Cooling performance was improved by reviewing the CPU heatsink design and improving heat dissipation for the overall heatsink. Furthermore, through improvement of the inlet flow balance made possible by revising the housing layout and duct structure, the heat radiation capacity has been significantly increased. This made it possible to reduce the size of the CPU heatsink to one-fifth of the original.

Furthermore, by using a high-performance contra-rotating fan for the cooling fan, the airflow per unit volume was increased by 1.8 times. The density of the PSU was increased by revising the cooling method and implementing high-efficiency technology. PRIMEQUEST 3800E achieves four times the power density compared to the conventional product (PQ2800E). Through these initiatives, we succeeded in greatly reducing the size of the server.

13.3" notebook PC achieves the world's lightest weight for the second consecutive year

Resource Efficiency 101%

For the second consecutive year, LIFEBOOK UH75/B3 was the world's lightest 13.3" notebook PC. The previous model that was released in 2016 weighed 761 grams, while the new model released in November 2017 was 13 grams lighter, achieving a weight of 748 grams.
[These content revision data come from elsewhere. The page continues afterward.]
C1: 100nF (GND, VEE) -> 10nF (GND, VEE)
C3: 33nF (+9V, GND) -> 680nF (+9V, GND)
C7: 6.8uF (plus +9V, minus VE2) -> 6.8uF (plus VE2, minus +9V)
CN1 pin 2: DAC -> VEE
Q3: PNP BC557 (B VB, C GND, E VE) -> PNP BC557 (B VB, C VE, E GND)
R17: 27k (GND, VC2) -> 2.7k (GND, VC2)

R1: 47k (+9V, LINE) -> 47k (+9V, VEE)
Compared to the previous model, we achieved a 9-gram reduction by revising the structure of the battery case frame. For the housing cover, we cut multiple concentric shapes inside the cover and reduced the cover thickness. These changes reduced the cover weight by a total of 4 grams. Furthermore, by using magnesium alloy in the housing top surface, bottom surface, and wrist rest cover, we achieved a strong design in conjunction with the light weight.

Advancing 3R Design

Through our proprietary product environmental assessments and green product evaluations, the Fujitsu Group is working toward the application of reduced resource usage, improved recyclability, and other technologies that take into account the 3Rs. Examples of the effective resource-saving technologies that we are deploying in our products include reductions in the number of components and cables, performance enhancements, space savings through higher-density integration, and digital product manuals. Furthermore, we are using Fujitsu's own 3-D Virtual Product Simulator (VPS), which is popular with many of our customers during their product design processes, to test the steps involved and the convenience of product assembly and disassembly before creating prototypes.
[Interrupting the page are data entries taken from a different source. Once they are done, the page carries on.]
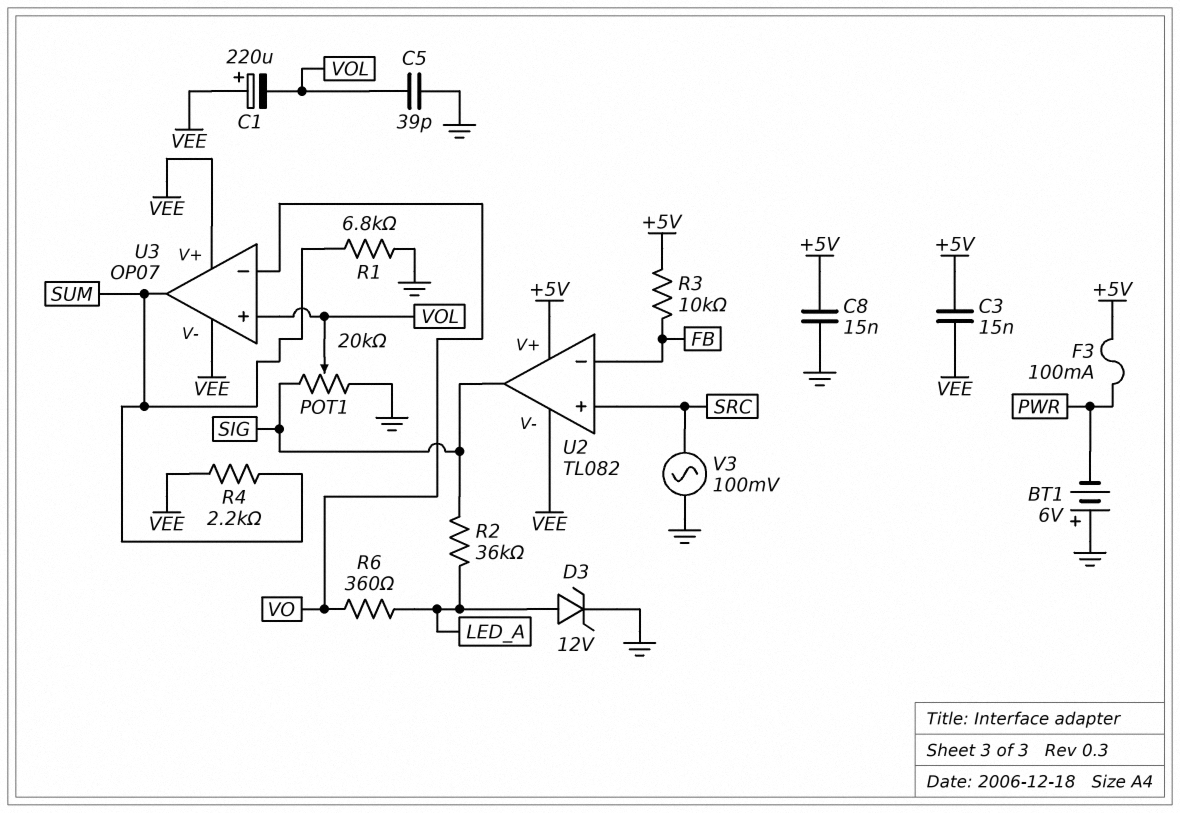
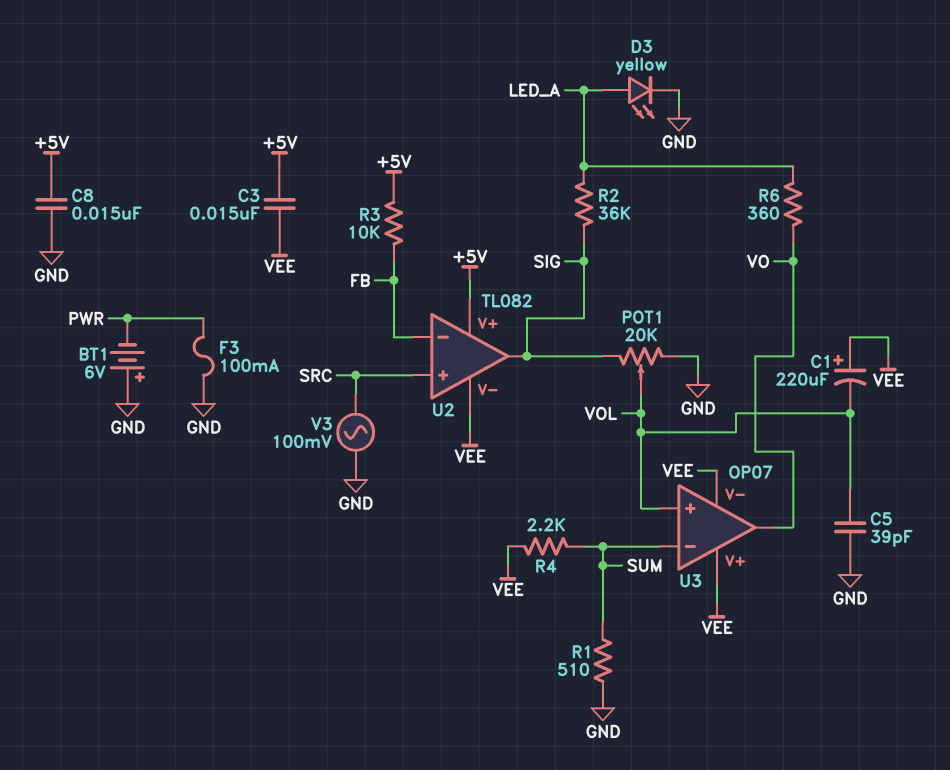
D3: zener 12V (A LED_A, K GND) -> LED yellow (A LED_A, K GND)
F3: 100mA (+5V, PWR) -> 100mA (GND, PWR)
R1: 6.8k (GND, SUM) -> 510 (GND, SUM)
U3 pin in-: VO -> SUM
U3 pin out: SUM -> VO

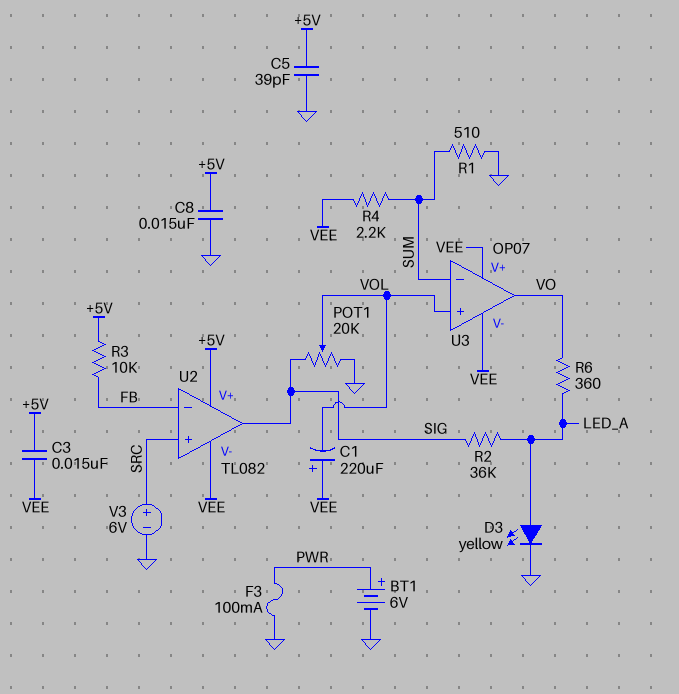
BT1: 6V (plus GND, minus PWR) -> 6V (plus PWR, minus GND)
C5: 39pF (GND, VOL) -> 39pF (+5V, GND)
V3: AC 100mV (GND, SRC) -> 6V (plus SRC, minus GND)

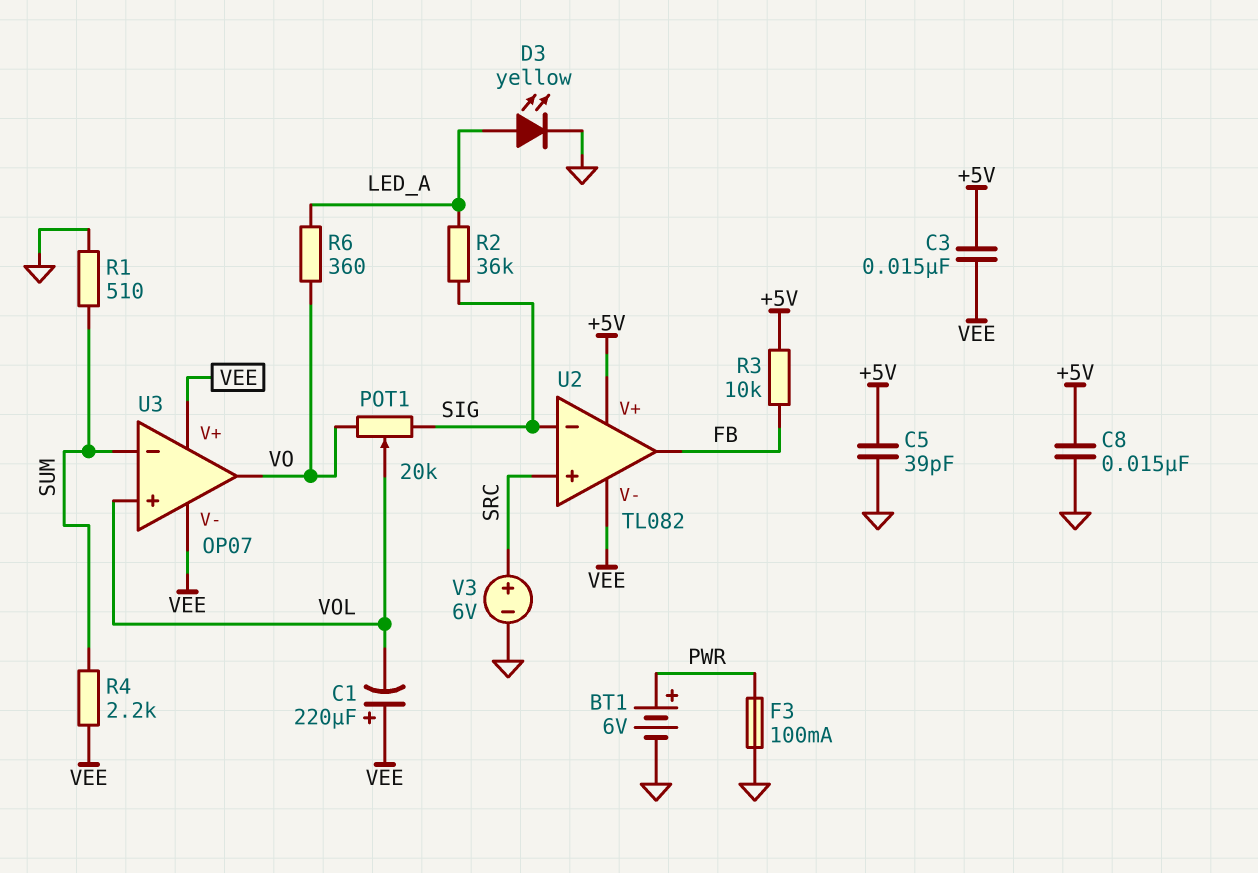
POT1: 20k (GND, SIG, wiper VOL) -> 20k (SIG, VO, wiper VOL)
U2 pin in-: FB -> SIG
U2 pin out: SIG -> FB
From 2010, we have also conducted regular study tours for designers at the Fujitsu Group recycling centers. In addition to hands-on experience with dismantling used products, designers gain feedback from staff in charge of recycling through idea exchanges and explanations of the obstacles to ease of dismantling. From FY 2015, the Fujitsu Group has been summarizing examples of the obstacles to ease of dismantling that we have learned from some 90 case studies at 5 recycling centers. Results are distributed in a systematic collection complete with pictures.
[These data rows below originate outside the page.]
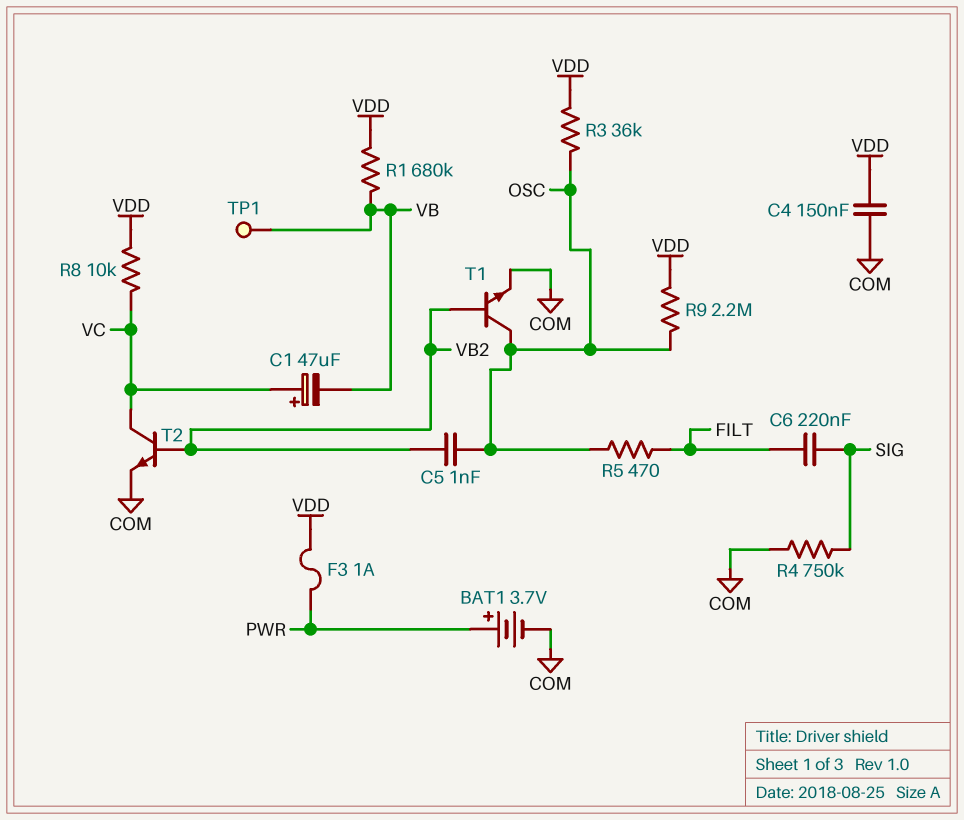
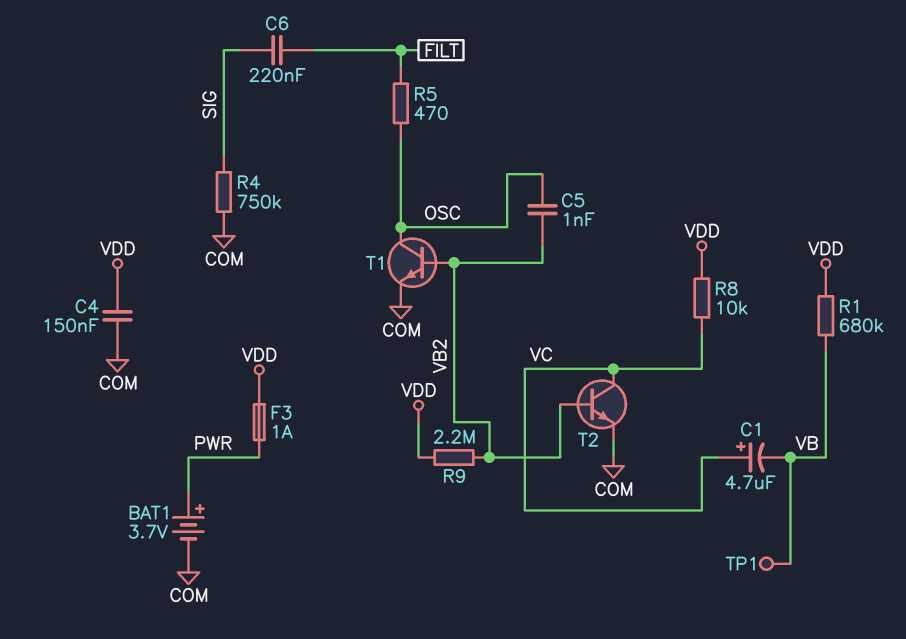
C1: 47uF (plus VC, minus VB) -> 4.7uF (plus VC, minus VB)
R3: 36k (OSC, VDD) -> none
R9: 2.2M (OSC, VDD) -> 2.2M (VB2, VDD)

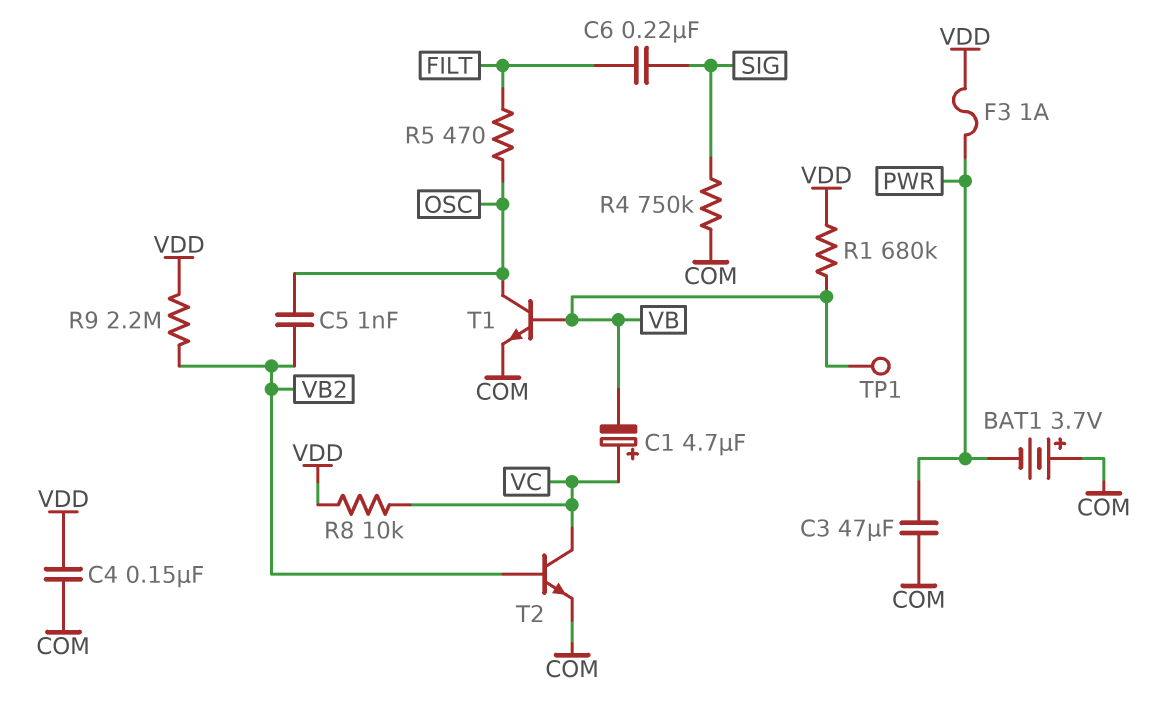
BAT1: 3.7V (plus PWR, minus COM) -> 3.7V (plus COM, minus PWR)
C3: none -> 47uF (COM, PWR)
T1: NPN (B VB2, C OSC, E COM) -> NPN (B VB, C OSC, E COM)

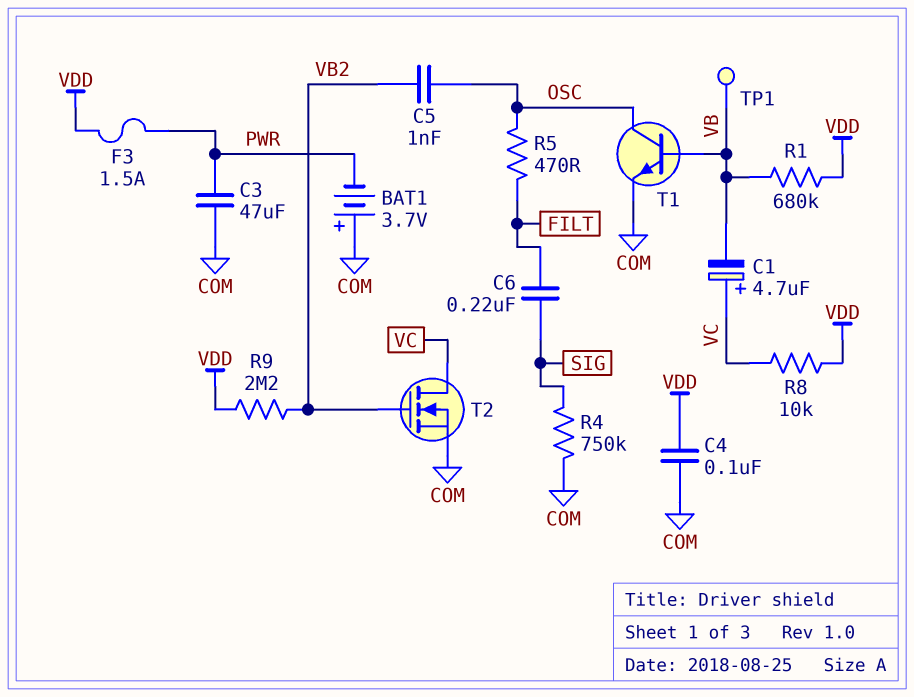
C4: 150nF (COM, VDD) -> 100nF (COM, VDD)
F3: 1A (PWR, VDD) -> 1.5A (PWR, VDD)
T2: NPN (B VB2, C VC, E COM) -> NMOS (G VB2, D VC, S COM)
Gaining experience in dismantling at recycling center study tour

Eco-Friendly Packaging

Fujitsu is working on a variety of methods for reducing its use of packaging and cushioning materials. Conventionally, a notebook computer is shipped individually packed in a cardboard box, but now, by packing several products in a single returnable container, we have reduced shipping space and cardboard waste. For larger products, we have replaced conventional cushion foam with returnable air packs. With this new packaging style, we are repeatedly using packaging materials, and can use the same materials for various products. Greater efficiency in the use of packaging materials has reduced the amount of cushioning materials and wastepaper shipment, thereby, significantly reducing CO2 emissions. We also use vegetable oil inks, which are lower in volatile organic compounds (VOCs), a known atmospheric pollutant, to print the boxes used for packaging PCs and other equipment.